In his critical blurb inside, Dan Simmons compares Tem to Shirley Jackson, and he is not far wrong. Tem's interest in the strange and volatile dynamics of family life and death, of young girls and women and mothers maneuvering treacherous grounds of growing up, is prime Jackson territory. She may not have Jackson's iciness or dry wit, but Tem can certainly create a believable 12-year-old as a main character, much as Jackson did in We Have Always Lived in the Castle; here, Lucy Brill, whose two elder siblings, brother Ethan and sister Rae, both troubled teens, have inexplicably disappeared. Gone missing. Separately. This loss will rend the Brill family asunder.

Tem reveals some of the true horrors of childhood: the incomprehension of the adult world, the white-hot hatred of parents, the first blush of sexuality and crushes, the bitterness between siblings, the overwhelming desires to both flee the home and to burrow into its safety. But Lucy is learning how adults can barely comprehend the enormity of the world's unpredictability themselves, nor can they keep their own children safe forever… or even at all.

If she thought about home, there were Mom and Dad and Ethan and Rae and danger and sadness and her little brothers and sisters and fear. If she thought about her friends, there were all kinds of things she didn't even understand, like boys and makeup and AIDS and college and French kissing and drugs. If she thought about herself, there was a headful of strangers.

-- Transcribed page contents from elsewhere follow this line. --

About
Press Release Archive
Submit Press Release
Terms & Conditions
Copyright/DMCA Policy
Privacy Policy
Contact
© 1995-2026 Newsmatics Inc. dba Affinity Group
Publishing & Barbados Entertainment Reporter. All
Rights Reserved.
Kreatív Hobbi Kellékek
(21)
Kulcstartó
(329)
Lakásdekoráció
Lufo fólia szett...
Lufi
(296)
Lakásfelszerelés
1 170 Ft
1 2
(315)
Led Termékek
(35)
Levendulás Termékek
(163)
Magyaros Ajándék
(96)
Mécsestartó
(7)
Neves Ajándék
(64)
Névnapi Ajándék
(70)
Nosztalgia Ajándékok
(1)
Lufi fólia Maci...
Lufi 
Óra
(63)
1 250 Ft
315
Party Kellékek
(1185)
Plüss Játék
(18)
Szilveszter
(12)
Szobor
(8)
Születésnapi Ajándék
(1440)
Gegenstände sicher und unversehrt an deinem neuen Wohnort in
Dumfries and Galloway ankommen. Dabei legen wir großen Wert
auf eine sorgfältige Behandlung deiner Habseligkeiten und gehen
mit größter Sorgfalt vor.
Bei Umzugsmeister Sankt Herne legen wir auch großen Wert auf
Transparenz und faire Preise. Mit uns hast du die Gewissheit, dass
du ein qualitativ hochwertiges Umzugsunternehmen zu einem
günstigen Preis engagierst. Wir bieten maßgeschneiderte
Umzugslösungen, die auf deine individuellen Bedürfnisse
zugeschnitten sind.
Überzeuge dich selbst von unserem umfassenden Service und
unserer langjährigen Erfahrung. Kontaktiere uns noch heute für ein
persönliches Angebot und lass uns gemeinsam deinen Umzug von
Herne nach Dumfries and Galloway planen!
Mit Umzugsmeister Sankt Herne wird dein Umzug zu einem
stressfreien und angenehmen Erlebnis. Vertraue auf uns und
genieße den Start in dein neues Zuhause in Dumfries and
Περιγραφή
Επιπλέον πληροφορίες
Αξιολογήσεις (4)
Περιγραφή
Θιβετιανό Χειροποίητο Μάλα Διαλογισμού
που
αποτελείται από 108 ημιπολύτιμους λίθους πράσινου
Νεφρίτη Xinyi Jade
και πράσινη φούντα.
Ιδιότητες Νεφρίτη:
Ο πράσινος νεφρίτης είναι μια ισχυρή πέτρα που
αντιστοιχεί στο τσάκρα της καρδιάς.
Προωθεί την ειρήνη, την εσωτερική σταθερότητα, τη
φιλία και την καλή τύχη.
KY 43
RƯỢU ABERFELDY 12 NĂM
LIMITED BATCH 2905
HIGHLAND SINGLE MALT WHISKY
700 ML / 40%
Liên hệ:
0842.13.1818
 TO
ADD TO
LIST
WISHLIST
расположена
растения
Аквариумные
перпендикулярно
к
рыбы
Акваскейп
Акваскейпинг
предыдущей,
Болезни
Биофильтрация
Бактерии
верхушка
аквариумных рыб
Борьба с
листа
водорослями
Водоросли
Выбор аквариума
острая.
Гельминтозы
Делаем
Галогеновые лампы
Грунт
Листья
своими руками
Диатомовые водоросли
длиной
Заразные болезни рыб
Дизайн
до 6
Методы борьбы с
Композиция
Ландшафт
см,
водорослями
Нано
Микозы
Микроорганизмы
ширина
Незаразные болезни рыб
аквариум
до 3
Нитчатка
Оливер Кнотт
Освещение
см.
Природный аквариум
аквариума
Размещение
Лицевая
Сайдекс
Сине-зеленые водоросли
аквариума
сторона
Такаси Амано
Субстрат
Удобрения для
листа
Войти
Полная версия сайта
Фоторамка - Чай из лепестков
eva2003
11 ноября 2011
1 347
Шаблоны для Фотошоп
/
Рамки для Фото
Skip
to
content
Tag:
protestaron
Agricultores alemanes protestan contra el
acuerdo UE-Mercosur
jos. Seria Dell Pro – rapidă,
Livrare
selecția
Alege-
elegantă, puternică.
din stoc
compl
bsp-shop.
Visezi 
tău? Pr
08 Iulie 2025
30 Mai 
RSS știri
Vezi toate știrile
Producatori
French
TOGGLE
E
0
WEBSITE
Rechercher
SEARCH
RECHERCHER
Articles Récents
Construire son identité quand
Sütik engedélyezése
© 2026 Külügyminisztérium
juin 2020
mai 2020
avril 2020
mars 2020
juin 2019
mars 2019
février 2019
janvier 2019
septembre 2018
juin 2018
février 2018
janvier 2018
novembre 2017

The family learns from the social worker who’d attended to Ethan that Ethan has died, most likely from a drug overdose. Which is bad enough but Lucy, Lucy is visited by his… ghost? Her own guilt and fears? Eventually even her parents confess to sometimes seeing the shades of their two missing children (hence, I'm assuming, the title). Lucy is terrified that their disappearances mean more to her parents than her own life, or the lives of the younger Brill children. In her rebellion, Lucy turns to Jerry, the social worker who she can't seem to stop thinking and writing in her diary about. Then Rae's handwriting appears in Lucy's diary, messages from... where, exactly?

2005 hardcover

Now, it took me a while to really get into Prodigal; in the first few chapters it seemed unsteady, pacing a bit off, some of the family dialogue seems too rote; but bit by bit Tem's writing grew stronger and Lucy's personality more vivid. Several disturbing scenes of unexpected horror, of everyday mental anguish, have lingered in my memory since I first read Prodigal in 1991; I won't spoil them here. The subterranean climax feels odd but right, a nightmarish menagerie of dirty runaways (They looked like pictures Lucy had seen of fetuses in a womb) and a parent in jeopardy, as Lucy goes down, down, down to confront, to defeat, for once and all, that headful of strangers that haunts her childhood so.